# DEUTSCHLAND-SOAP-GIRL 2011, Vorentscheidung - Gruppe 2



## Walt (30 Dez. 2010)

Auch im Jahr 2011 kämpfen hier 42 von mir ausgewählte Soap-Darstellerinnen um den Titel 

„Deutschlands Soap-Girl 2011“

Die Abstimmung findet in zwei Gruppen statt.

In der Gruppe 1 starten 7 Darstellerinnen aus „Verbotene Liebe, 5 Darstellerinnen aus der „Lindenstraße“ und 5 Darstellerinnen aus „Anna und die Liebe“ sowie 4 Darstellerinnen aus „Rote Rosen“.

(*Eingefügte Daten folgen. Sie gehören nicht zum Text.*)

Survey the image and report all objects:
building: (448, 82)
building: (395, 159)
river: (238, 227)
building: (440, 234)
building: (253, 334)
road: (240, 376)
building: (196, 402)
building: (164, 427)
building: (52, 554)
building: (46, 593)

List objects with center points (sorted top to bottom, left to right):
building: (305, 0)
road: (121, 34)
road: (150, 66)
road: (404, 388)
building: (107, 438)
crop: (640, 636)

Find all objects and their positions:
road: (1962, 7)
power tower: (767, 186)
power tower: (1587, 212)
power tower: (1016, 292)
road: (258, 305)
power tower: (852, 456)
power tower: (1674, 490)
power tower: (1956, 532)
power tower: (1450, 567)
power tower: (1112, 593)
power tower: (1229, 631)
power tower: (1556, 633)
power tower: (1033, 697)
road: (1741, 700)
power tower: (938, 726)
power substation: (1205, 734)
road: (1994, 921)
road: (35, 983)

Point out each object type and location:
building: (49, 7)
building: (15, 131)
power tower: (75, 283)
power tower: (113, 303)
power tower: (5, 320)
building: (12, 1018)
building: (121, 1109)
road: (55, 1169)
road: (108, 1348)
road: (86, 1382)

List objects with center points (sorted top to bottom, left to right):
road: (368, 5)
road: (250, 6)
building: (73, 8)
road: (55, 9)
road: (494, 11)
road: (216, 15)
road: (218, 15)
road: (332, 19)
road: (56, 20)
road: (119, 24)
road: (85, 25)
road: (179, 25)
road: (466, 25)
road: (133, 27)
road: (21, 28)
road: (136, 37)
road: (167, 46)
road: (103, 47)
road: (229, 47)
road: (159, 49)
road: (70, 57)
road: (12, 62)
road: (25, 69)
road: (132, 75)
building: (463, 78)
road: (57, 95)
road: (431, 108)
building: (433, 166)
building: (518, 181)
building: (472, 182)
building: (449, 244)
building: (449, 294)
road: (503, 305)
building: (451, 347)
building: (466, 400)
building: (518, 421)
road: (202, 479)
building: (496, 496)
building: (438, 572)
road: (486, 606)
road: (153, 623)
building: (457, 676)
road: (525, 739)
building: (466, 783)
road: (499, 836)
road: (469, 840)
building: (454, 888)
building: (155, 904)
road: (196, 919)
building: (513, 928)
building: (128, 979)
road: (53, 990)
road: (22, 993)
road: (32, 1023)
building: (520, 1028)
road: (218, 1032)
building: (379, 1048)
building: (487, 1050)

In der Gruppe 2 starten je 4 Darstellerinnen aus „Sturm der Liebe“ und „Lena – Liebe meines Lebens“, 6 Darstellerinnen aus „Unter uns“, 5 Dartsellerinnen aus „GZSZ“ sowie 2 Darstellerinnen aus „Hanna – folge deinem Herzen“.

Die Abstimmungen laufen bis ende Juni.

Ab August 2011 kämpfen dass die jeweils 8 bestplatzierten beider Gruppen um den Titel „Deutschlands Soap-Girl 2011“.

Ich würde mich freuen, wenn ihr wieder alle mitmacht! 
Übrigens: Die Siegerin im Jahr 2010 war Jeanette Biedermann, knapp vor Theresa Underberg.

Gruß Walt


----------



## Walt (30 Dez. 2010)

Ich würde mich freuen, wenn Ihr wieder viele Bilder der Girls posten würdet und die Admins, die Abstimmungsgruppen "oben" festpinnen.

Die Pins von 2010 können gelöscht werden.

Danke im Voraus!

Gruß Walt


----------



## Quick Nick (30 Dez. 2010)

es kann nur eine geben und zwar Janina Uhse


----------



## Walt (4 Jan. 2011)

Hi

Hi!

Wer Lust hat, kann hier auch gerne von seinen Lieblings-Soap-Girls Bilder posten!

Danke!

Gruß Walt


----------